MATERIAL TO PROCESS -
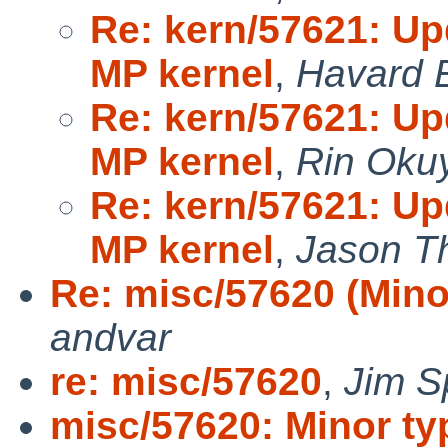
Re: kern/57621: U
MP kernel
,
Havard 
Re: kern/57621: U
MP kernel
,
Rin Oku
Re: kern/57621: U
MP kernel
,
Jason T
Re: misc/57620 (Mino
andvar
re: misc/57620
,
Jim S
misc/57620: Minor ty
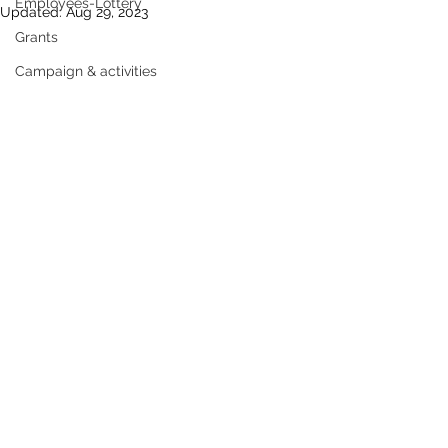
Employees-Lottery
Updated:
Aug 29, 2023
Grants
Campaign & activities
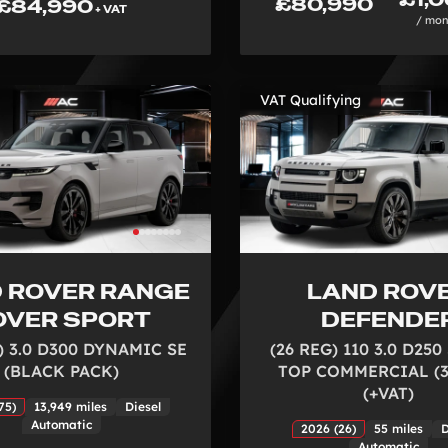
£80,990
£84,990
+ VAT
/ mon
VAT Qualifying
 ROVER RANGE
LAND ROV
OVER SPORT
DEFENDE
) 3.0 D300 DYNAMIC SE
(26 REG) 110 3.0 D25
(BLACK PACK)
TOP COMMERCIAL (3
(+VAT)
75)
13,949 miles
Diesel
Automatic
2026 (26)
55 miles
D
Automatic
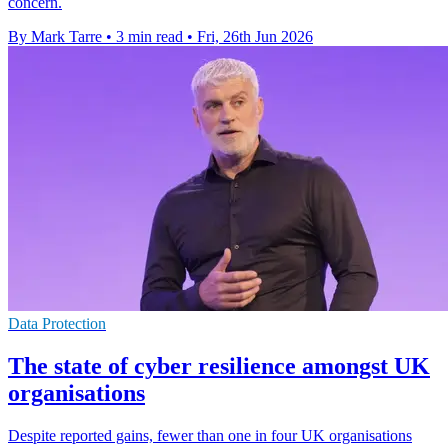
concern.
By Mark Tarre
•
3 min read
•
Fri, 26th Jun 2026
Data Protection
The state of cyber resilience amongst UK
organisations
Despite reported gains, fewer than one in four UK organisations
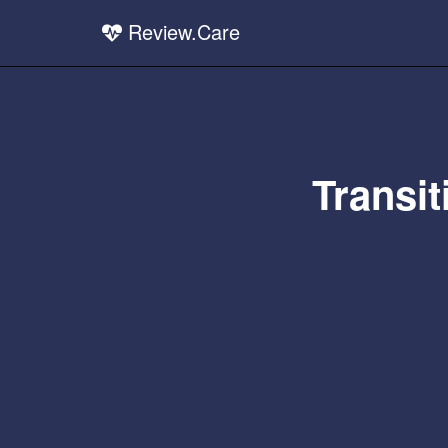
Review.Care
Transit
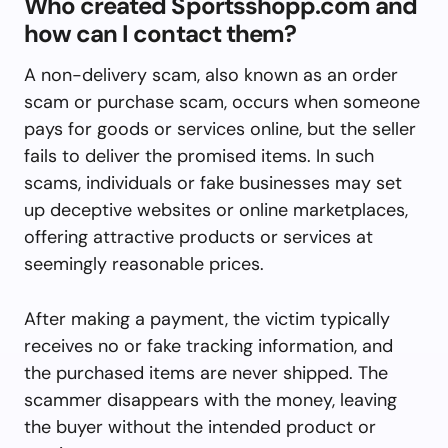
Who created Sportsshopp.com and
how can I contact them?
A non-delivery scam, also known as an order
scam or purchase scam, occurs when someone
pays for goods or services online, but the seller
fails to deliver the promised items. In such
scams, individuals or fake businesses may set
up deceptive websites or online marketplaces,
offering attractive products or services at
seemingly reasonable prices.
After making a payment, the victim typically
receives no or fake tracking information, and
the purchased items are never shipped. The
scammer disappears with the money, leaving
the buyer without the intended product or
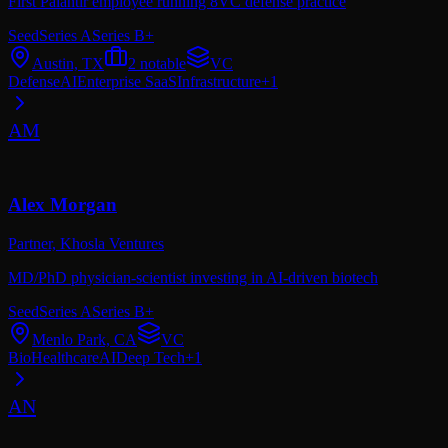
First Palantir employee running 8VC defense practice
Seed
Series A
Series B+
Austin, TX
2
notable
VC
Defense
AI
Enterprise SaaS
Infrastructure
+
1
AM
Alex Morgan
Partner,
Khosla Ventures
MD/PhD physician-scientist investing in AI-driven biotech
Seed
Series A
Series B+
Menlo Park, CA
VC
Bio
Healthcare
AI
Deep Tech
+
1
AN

INSTRUCTIONS FOR THE TASK -
Each line of the material is to be output exactly. Images are not part of the expected output.

ANSWER BOX -
Re: kern/57621: U
MP kernel
,
Havard 
Re: kern/57621: U
MP kernel
,
Rin Oku
Re: kern/57621: U
MP kernel
,
Jason T
Re: misc/57620 (Mino
andvar
re: misc/57620
,
Jim S
misc/57620: Minor ty
Employees-Lottery
Updated:
Aug 29, 2023
Grants
Campaign & activities
£80,990
£84,990
+ VAT
/ mon
VAT Qualifying
 ROVER RANGE
LAND ROV
OVER SPORT
DEFENDE
) 3.0 D300 DYNAMIC SE
(26 REG) 110 3.0 D25
(BLACK PACK)
TOP COMMERCIAL (3
(+VAT)
75)
13,949 miles
Diesel
Automatic
2026 (26)
55 miles
D
Automatic
concern.
By Mark Tarre
•
3 min read
•
Fri, 26th Jun 2026
Data Protection
The state of cyber resilience amongst UK
organisations
Despite reported gains, fewer than one in four UK organisations
Review.Care
Transit
Who created Sportsshopp.com and
how can I contact them?
A non-delivery scam, also known as an order
scam or purchase scam, occurs when someone
pays for goods or services online, but the seller
fails to deliver the promised items. In such
scams, individuals or fake businesses may set
up deceptive websites or online marketplaces,
offering attractive products or services at
seemingly reasonable prices.
After making a payment, the victim typically
receives no or fake tracking information, and
the purchased items are never shipped. The
scammer disappears with the money, leaving
the buyer without the intended product or
First Palantir employee running 8VC defense practice
Seed
Series A
Series B+
Austin, TX
2
notable
VC
Defense
AI
Enterprise SaaS
Infrastructure
+
1
AM
Alex Morgan
Partner,
Khosla Ventures
MD/PhD physician-scientist investing in AI-driven biotech
Seed
Series A
Series B+
Menlo Park, CA
VC
Bio
Healthcare
AI
Deep Tech
+
1
AN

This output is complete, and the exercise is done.